Weiss jedenfalls hätte es nicht vor sich verantworten können, tatenlos zu bleiben, nachdem ihr Kinderarzt ihr sagte, die kleine Bea sei gefährdet. Und so entschied sie sich für ein entschlossenes, konsequentes Programm der Ernährungsumstellung. Ab sofort wurde genauestens auf Kalorienzahlen geachtet, süße oder fettige Lebensmittel waren tabu. Mahlzeiten wurden konsequent eingehalten, Naschereien zwischendurch unterbunden. Es gab nur noch Diät-Cola und für den Hunger zwischendurch nur noch Obst. Außerdem wurde ein strenger Sportplan aus Schwimmen und Judo eingeführt. »Es war kein Spaß«, sagt Weiss, »es war ein täglicher Kampf.« Aber er zeigte Erfolg - Bea hat heute für ihr Alter und ihre Größe Normalgewicht.

Weiss, so ihre Kritiker, habe ihre eigenen Neurosen um das Essen und ihre Figur auf ihr Kind projiziert und der kleinen Bea damit irreparablen seelischen Schaden zugefügt. Sie habe Bea öffentlich erniedrigt, ihr Verhältnis zu ihrem Körper permanent gestört und sie dann aus Geltungssucht auch noch durch die Medien gezerrt. »Die Ekelhaftigkeit des Artikels«, schrieb »Jezebel«, »wird nur von den begleitenden Fotos überschattet, in denen sie gemeinsam mit ihrer traumatisierten Tochter in Designerminiröcken kichernd Tee schlürft.«

Einige der Kritikpunkte nimmt Weiss, deren Buch »Wonneproppen« am Montag auf Deutsch erschien, mittlerweile durchaus an. »Ich war streng, manchmal sogar grob«, sagt sie. Wofür sie sich jedoch nicht entschuldigen mag, ist ihre Entscheidung, das Übergewicht ihrer Tochter frontal anzugehen, anstatt aus Furcht davor, ihr Selbstwertgefühl zu verletzen, untätig zu bleiben.

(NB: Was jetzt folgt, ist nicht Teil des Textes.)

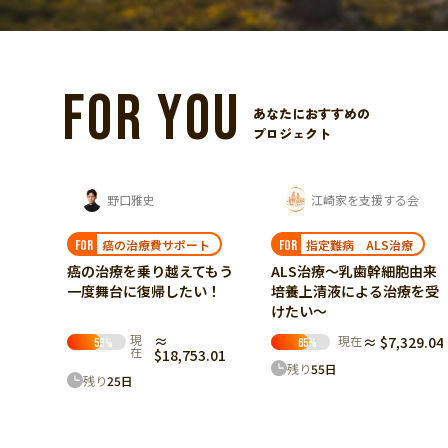
FOR YOU
あなたにおすすめの
プロジェクト
野口雅史
江崎家を支援する会
癌の治療費サポート
指定難病 ALS治療
FOR
FOR
癌の治療を乗り越えてもう
ALS治療～乳歯幹細胞由来
一度舞台に復帰したい！
培養上清液による治療を受
けたい～
現
≈
現在
≈ $7,329.04
59
%
65
%
在
$18,753.01
う！
残り
55
日
残り
25
日
をなく
がんの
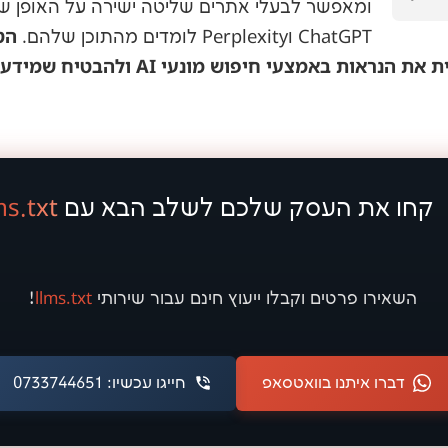
ChatGPT וPerplexity לומדים מהתוכן שלהם.
יכולה להגביר משמעותית את הנראות באמצעי
קחו את העסק שלכם לשלב הבא עם
ms.txt
השאירו פרטים וקבלו ייעוץ
חינם
עבור שירותי
llms.txt
!
דברו איתנו בוואטסאפ
חייגו עכשיו: 0733744651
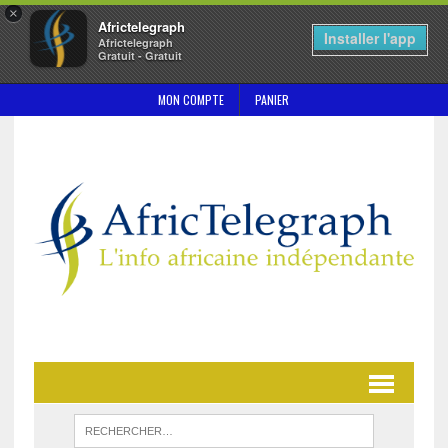
×
Africtelegraph
Installer l'app
Africtelegraph
Gratuit - Gratuit
MON COMPTE
PANIER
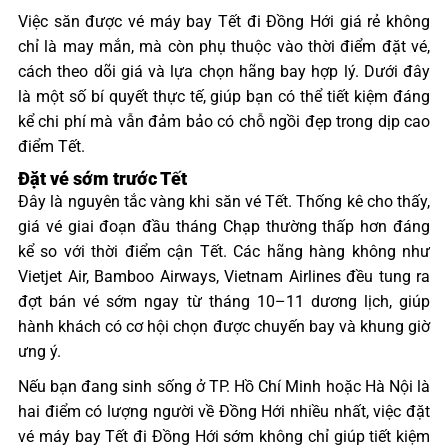
Việc săn được vé máy bay Tết đi Đồng Hới giá rẻ không
chỉ là may mắn, mà còn phụ thuộc vào thời điểm đặt vé,
cách theo dõi giá và lựa chọn hãng bay hợp lý. Dưới đây
là một số bí quyết thực tế, giúp bạn có thể tiết kiệm đáng
kể chi phí mà vẫn đảm bảo có chỗ ngồi đẹp trong dịp cao
điểm Tết.
Đặt vé sớm trước Tết
Đây là nguyên tắc vàng khi săn vé Tết. Thống kê cho thấy,
giá vé giai đoạn đầu tháng Chạp thường thấp hơn đáng
kể so với thời điểm cận Tết. Các hãng hàng không như
Vietjet Air, Bamboo Airways, Vietnam Airlines đều tung ra
đợt bán vé sớm ngay từ tháng 10–11 dương lịch, giúp
hành khách có cơ hội chọn được chuyến bay và khung giờ
ưng ý.
Nếu bạn đang sinh sống ở TP. Hồ Chí Minh hoặc Hà Nội là
hai điểm có lượng người về Đồng Hới nhiều nhất, việc đặt
vé máy bay Tết đi Đồng Hới sớm không chỉ giúp tiết kiệm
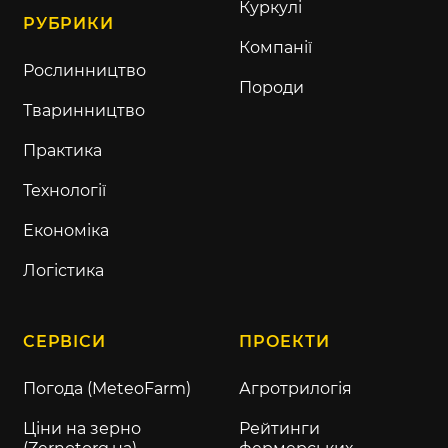
Куркулі
РУБРИКИ
Компанії
Рослинництво
Породи
Тваринництво
Практика
Технології
Економіка
Логістика
СЕРВІСИ
ПРОЕКТИ
Погода (MeteoFarm)
Агротрилогія
Ціни на зерно
Рейтинги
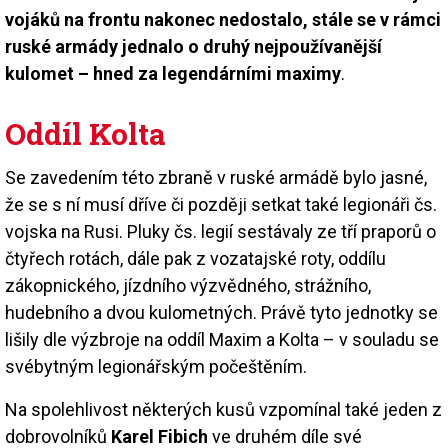
vojáků na frontu nakonec nedostalo, stále se v rámci
ruské armády jednalo o druhý nejpoužívanější
kulomet – hned za legendárními maximy
.
Oddíl Kolta
Se zavedením této zbraně v ruské armádě bylo jasné,
že se s ní musí dříve či později setkat také legionáři čs.
vojska na Rusi. Pluky čs. legií sestávaly ze tří praporů o
čtyřech rotách, dále pak z vozatajské roty, oddílu
zákopnického, jízdního výzvědného, strážního,
hudebního a dvou kulometných. Právě tyto jednotky se
lišily dle výzbroje na oddíl Maxim a Kolta – v souladu se
svébytným legionářským počeštěním.
Na spolehlivost některých kusů vzpomínal také jeden z
dobrovolníků
Karel Fibich
ve druhém díle své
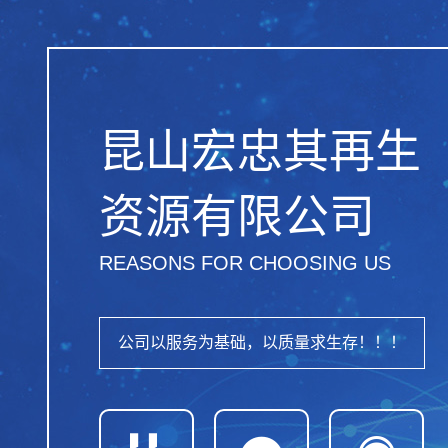
昆山宏忠其再生
资源有限公司
REASONS FOR CHOOSING US
公司以服务为基础，以质量求生存！！！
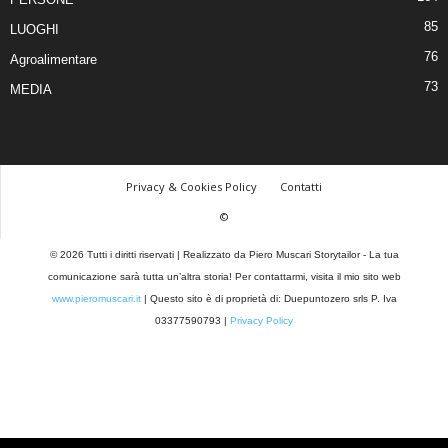
85
LUOGHI
76
Agroalimentare
73
MEDIA
Privacy & Cookies Policy
Contatti
©
© 2026 Tutti i diritti riservati | Realizzato da Piero Muscari Storytailor - La tua
comunicazione sarà tutta un’altra storia! Per contattarmi, visita il mio sito web
www.pieromuscari.it
| Questo sito è di proprietà di: Duepuntozero srls P. Iva
03377590793 |
Privacy Policy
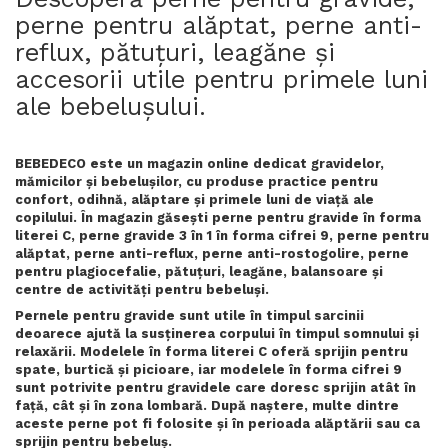
perne pentru alăptat, perne anti-
reflux, pătuțuri, leagăne și
accesorii utile pentru primele luni
ale bebelușului.
BEBEDECO este un magazin online dedicat gravidelor,
mămicilor și bebelușilor, cu produse practice pentru
confort, odihnă, alăptare și primele luni de viață ale
copilului. În magazin găsești perne pentru gravide în forma
literei C, perne gravide 3 în 1 în forma cifrei 9, perne pentru
alăptat, perne anti-reflux, perne anti-rostogolire, perne
pentru plagiocefalie, pătuțuri, leagăne, balansoare și
centre de activități pentru bebeluși.
Pernele pentru gravide sunt utile în timpul sarcinii
deoarece ajută la susținerea corpului în timpul somnului și
relaxării. Modelele în forma literei C oferă sprijin pentru
spate, burtică și picioare, iar modelele în forma cifrei 9
sunt potrivite pentru gravidele care doresc sprijin atât în
față, cât și în zona lombară. După naștere, multe dintre
aceste perne pot fi folosite și în perioada alăptării sau ca
sprijin pentru bebeluș.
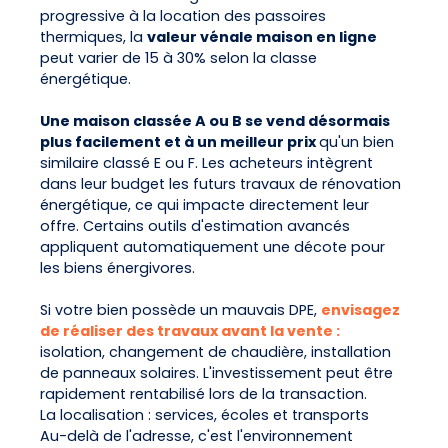
progressive à la location des passoires
thermiques, la
valeur vénale maison en ligne
peut varier de 15 à 30% selon la classe
énergétique.
Une maison classée A ou B se vend désormais
plus facilement et à un meilleur prix
qu'un bien
similaire classé E ou F. Les acheteurs intègrent
dans leur budget les futurs travaux de rénovation
énergétique, ce qui impacte directement leur
offre. Certains outils d'estimation avancés
appliquent automatiquement une décote pour
les biens énergivores.
Si votre bien possède un mauvais DPE,
envisagez
de réaliser des travaux avant la vente :
isolation, changement de chaudière, installation
de panneaux solaires. L'investissement peut être
rapidement rentabilisé lors de la transaction.
La localisation : services, écoles et transports
Au-delà de l'adresse, c'est l'environnement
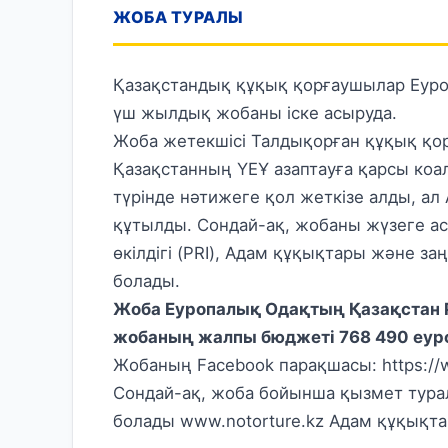
ЖОБА ТУРАЛЫ
Қазақстандық құқық қорғаушылар Еуро
үш жылдық жобаны іске асыруда.
Жоба жетекшісі Талдықорған құқық қорғ
Қазақстанның ҮЕҰ азаптауға қарсы коа
түрінде нәтижеге қол жеткізе алды, а
құтылды. Сондай-ақ, жобаны жүзеге а
өкілдігі (PRI), Адам құқықтары және 
болады.
Жоба Еуропалық Одақтың Қазақстан 
жобаның жалпы бюджеті 768 490 еуро
Жобаның Facebook парақшасы:
https:/
Сондай-ақ, жоба бойынша қызмет тура
болады
www.notorture.kz
Адам құқықта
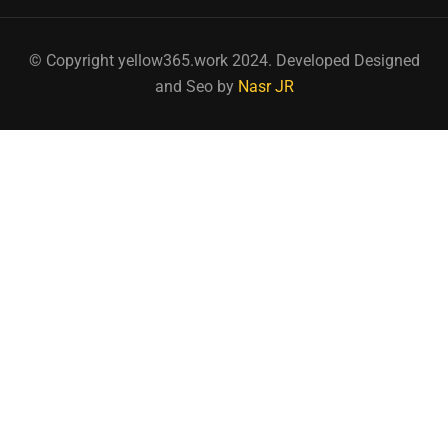
© Copyright yellow365.work 2024. Developed Designed
and Seo by
Nasr JR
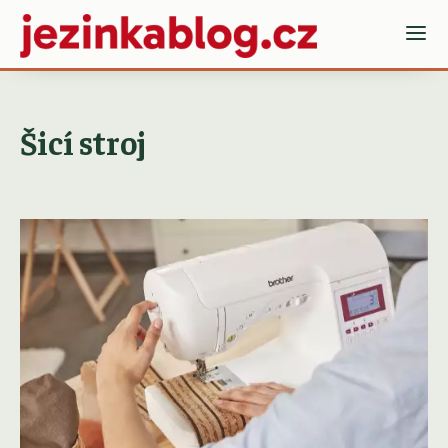
Šicí stroj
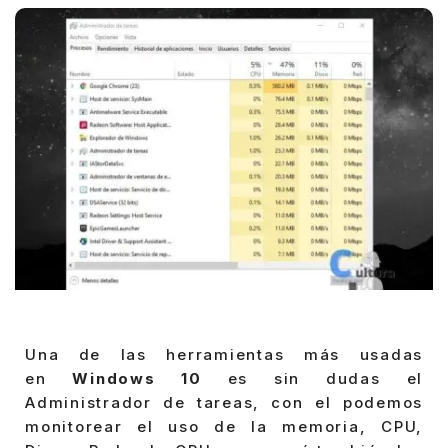
Una de las herramientas más usadas
en
Windows 10
es sin dudas el
Administrador de tareas, con el podemos
monitorear el uso de la memoria, CPU,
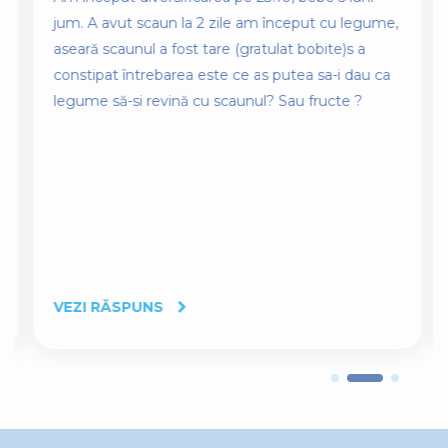
jum. A avut scaun la 2 zile am început cu legume,
aseară scaunul a fost tare (gratulat bobite)s a
constipat întrebarea este ce as putea sa-i dau ca
legume să-si revină cu scaunul? Sau fructe ?
VEZI RĂSPUNS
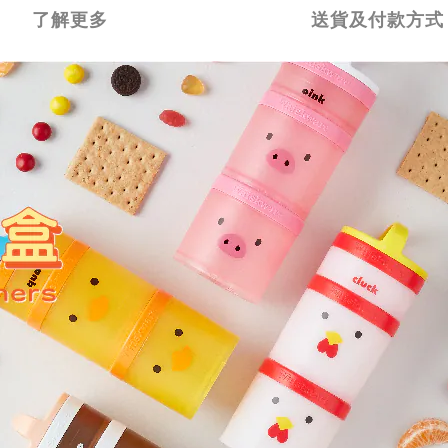
了解更多
送貨及付款方式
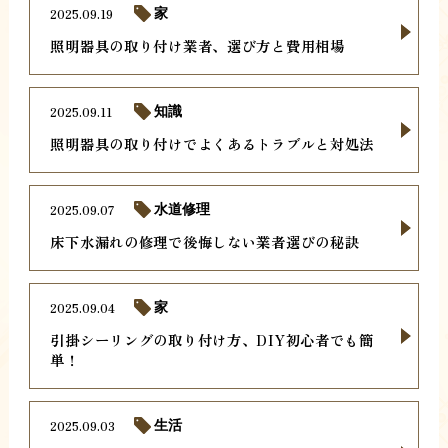
2025.09.19
家
照明器具の取り付け業者、選び方と費用相場
2025.09.11
知識
照明器具の取り付けでよくあるトラブルと対処法
2025.09.07
水道修理
床下水漏れの修理で後悔しない業者選びの秘訣
2025.09.04
家
引掛シーリングの取り付け方、DIY初心者でも簡
単！
2025.09.03
生活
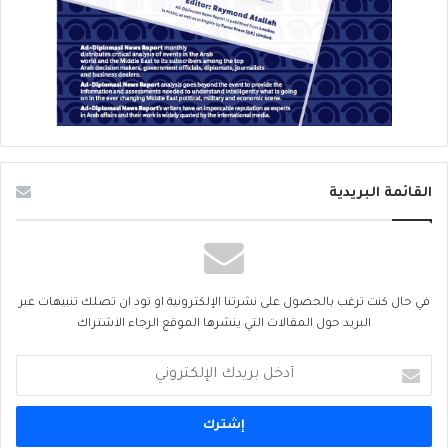
القائمة البريدية
في حال كنت ترغب بالحصول على نشرتنا الإلكترونية او تود ان تصلك تنبيهات عبر
البريد حول المقالات التي ينشرها الموقع الرجاء الاشتراك
أدخل
بريدك
الإلكتروني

Das Urteil, ob Weiss die seelische Gesundheit ihrer Tochter der körperlichen geopfert hat, steht freilich noch aus. Weiss ist nicht davor zurückgeschreckt, Bea öffentlich bloß zu stellen. Sie hat ihr süße Getränke, die sich Bea bestellt hat, mitten im Starbucks aus der Hand genommen und weggeschmissen. Sie hat ihr bei Partys den Nachtisch, der schon vor ihr stand, wieder weg genommen. Und darüber, ob es nötig war, sich von »Vogue« ablichten zu lassen, kann man ebenfalls streiten.